◆ Your assignment:
Exactly the lines below starting at the line with "Fotoreportero de NOTIVER" and ending at the line with "Ma 15 sep 19:00" are wanted, with both ends included. Leave out the pictures and add no other lines.

Saved data entries
--- START ---
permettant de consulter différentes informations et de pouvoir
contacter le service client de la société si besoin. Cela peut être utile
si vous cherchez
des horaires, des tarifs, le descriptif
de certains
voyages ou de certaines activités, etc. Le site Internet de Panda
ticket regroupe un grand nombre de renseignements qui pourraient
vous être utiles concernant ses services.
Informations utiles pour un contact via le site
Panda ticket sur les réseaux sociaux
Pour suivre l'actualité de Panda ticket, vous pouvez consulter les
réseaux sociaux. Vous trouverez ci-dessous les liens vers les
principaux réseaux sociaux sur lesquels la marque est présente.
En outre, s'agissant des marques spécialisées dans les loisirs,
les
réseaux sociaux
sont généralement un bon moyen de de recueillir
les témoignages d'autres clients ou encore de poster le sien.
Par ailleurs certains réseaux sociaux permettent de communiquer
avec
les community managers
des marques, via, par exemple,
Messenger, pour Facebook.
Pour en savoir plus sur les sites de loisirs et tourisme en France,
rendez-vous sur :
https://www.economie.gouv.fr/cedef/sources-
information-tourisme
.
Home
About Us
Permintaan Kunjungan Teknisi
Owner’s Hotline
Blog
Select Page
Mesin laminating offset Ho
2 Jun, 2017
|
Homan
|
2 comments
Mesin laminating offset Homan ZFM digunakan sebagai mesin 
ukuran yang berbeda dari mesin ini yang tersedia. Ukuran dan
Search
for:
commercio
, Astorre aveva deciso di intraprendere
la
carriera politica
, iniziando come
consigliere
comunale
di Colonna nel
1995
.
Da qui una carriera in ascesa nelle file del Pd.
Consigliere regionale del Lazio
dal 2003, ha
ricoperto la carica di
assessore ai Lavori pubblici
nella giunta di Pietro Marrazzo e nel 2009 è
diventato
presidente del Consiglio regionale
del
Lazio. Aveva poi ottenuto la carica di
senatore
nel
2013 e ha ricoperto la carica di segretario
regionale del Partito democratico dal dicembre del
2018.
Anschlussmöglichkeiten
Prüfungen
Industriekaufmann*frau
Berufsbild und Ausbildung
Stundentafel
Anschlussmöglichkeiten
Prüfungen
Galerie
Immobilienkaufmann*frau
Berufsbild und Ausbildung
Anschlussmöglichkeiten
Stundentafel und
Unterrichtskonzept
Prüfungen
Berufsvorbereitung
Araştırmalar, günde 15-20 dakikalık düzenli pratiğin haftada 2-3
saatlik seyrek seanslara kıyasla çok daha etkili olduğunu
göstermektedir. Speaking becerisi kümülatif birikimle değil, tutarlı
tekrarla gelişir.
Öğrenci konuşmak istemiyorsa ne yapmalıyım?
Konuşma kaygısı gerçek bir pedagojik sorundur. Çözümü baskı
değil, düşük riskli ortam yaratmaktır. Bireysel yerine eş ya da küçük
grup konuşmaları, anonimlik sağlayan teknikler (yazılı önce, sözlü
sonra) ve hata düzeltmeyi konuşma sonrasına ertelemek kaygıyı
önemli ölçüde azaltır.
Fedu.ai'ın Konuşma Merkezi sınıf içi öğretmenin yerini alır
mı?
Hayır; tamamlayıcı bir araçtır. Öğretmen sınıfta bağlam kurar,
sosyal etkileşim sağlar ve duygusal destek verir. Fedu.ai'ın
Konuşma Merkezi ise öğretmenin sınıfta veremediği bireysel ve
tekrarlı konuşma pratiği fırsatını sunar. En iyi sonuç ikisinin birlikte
--- END ---
--- START ---
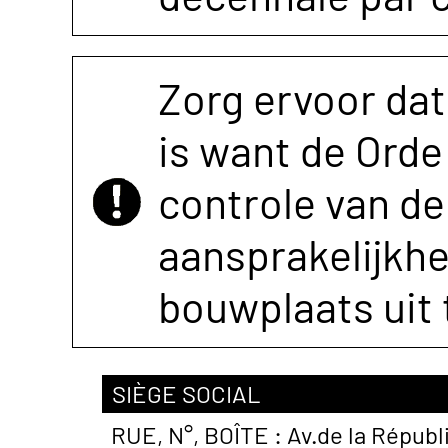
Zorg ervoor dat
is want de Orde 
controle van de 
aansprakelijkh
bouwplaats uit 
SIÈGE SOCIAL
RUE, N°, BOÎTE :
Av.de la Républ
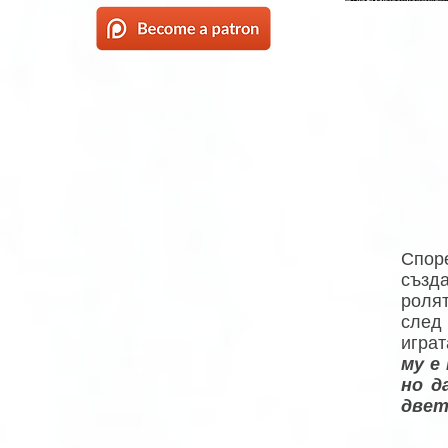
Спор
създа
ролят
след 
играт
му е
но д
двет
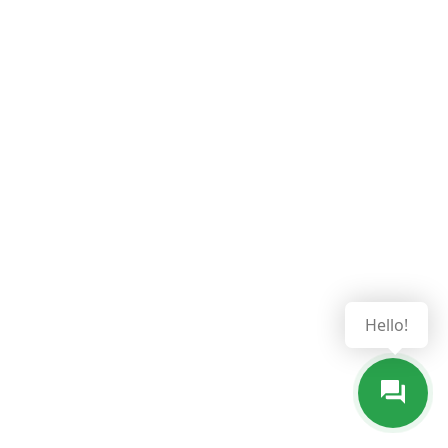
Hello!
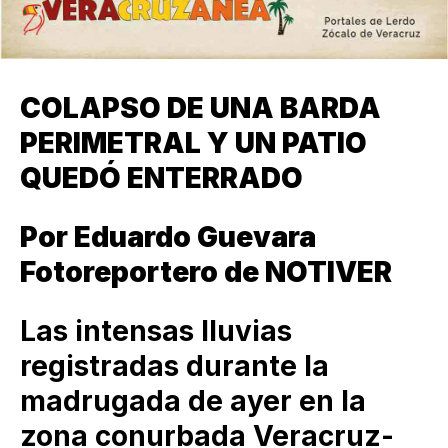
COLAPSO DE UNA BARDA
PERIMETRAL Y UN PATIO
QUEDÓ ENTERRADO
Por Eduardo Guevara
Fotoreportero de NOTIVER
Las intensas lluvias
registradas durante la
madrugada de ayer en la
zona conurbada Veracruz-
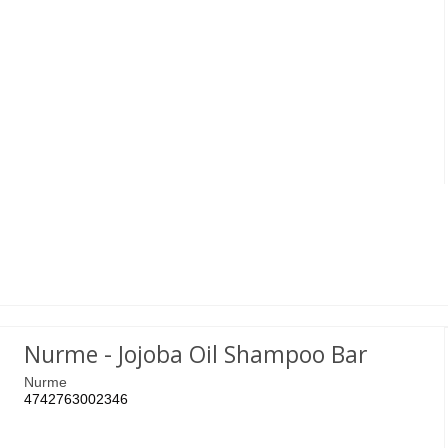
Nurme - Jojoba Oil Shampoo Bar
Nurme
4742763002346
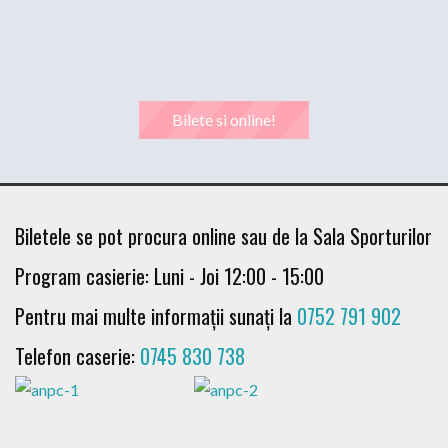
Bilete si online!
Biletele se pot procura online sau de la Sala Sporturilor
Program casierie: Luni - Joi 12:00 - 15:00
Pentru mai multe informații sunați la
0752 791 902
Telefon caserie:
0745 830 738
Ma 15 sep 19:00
--- END ---
--- START ---
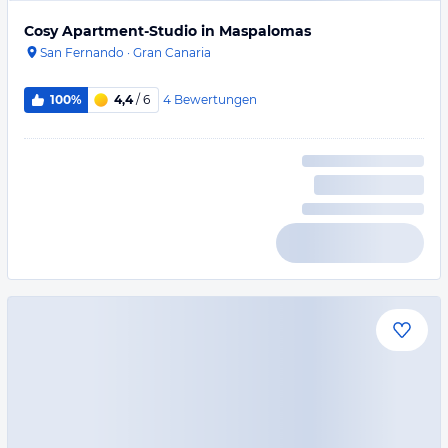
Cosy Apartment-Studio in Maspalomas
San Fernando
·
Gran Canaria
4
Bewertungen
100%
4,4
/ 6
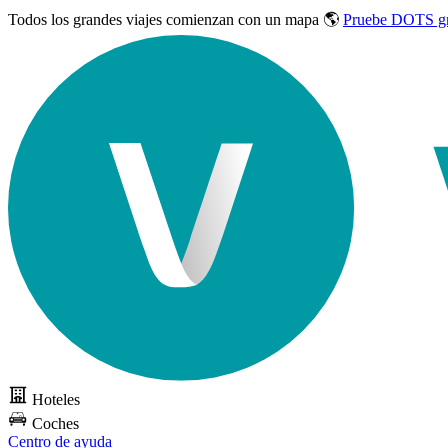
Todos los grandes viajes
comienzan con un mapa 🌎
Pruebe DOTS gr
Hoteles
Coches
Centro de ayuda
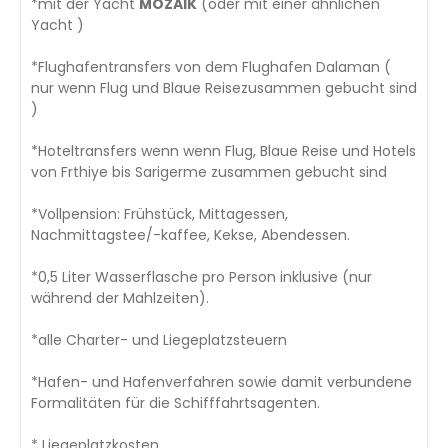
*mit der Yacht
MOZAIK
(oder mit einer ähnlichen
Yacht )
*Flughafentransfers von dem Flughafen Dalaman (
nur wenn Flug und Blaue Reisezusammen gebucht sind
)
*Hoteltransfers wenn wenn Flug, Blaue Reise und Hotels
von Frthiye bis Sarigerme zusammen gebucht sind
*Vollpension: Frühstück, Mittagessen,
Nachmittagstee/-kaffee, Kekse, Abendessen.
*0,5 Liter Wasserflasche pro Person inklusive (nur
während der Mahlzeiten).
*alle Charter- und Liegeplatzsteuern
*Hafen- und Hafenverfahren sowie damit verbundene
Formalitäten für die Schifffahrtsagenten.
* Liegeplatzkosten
--- END ---
◆ Answer to the exercise:
Fotoreportero de NOTIVER
Las intensas lluvias
registradas durante la
madrugada de ayer en la
zona conurbada Veracruz-
Nurme - Jojoba Oil Shampoo Bar
Nurme
4742763002346
Bilete si online!
Biletele se pot procura online sau de la Sala Sporturilor
Program casierie: Luni - Joi 12:00 - 15:00
Pentru mai multe informații sunați la
0752 791 902
Telefon caserie:
0745 830 738
Ma 15 sep 19:00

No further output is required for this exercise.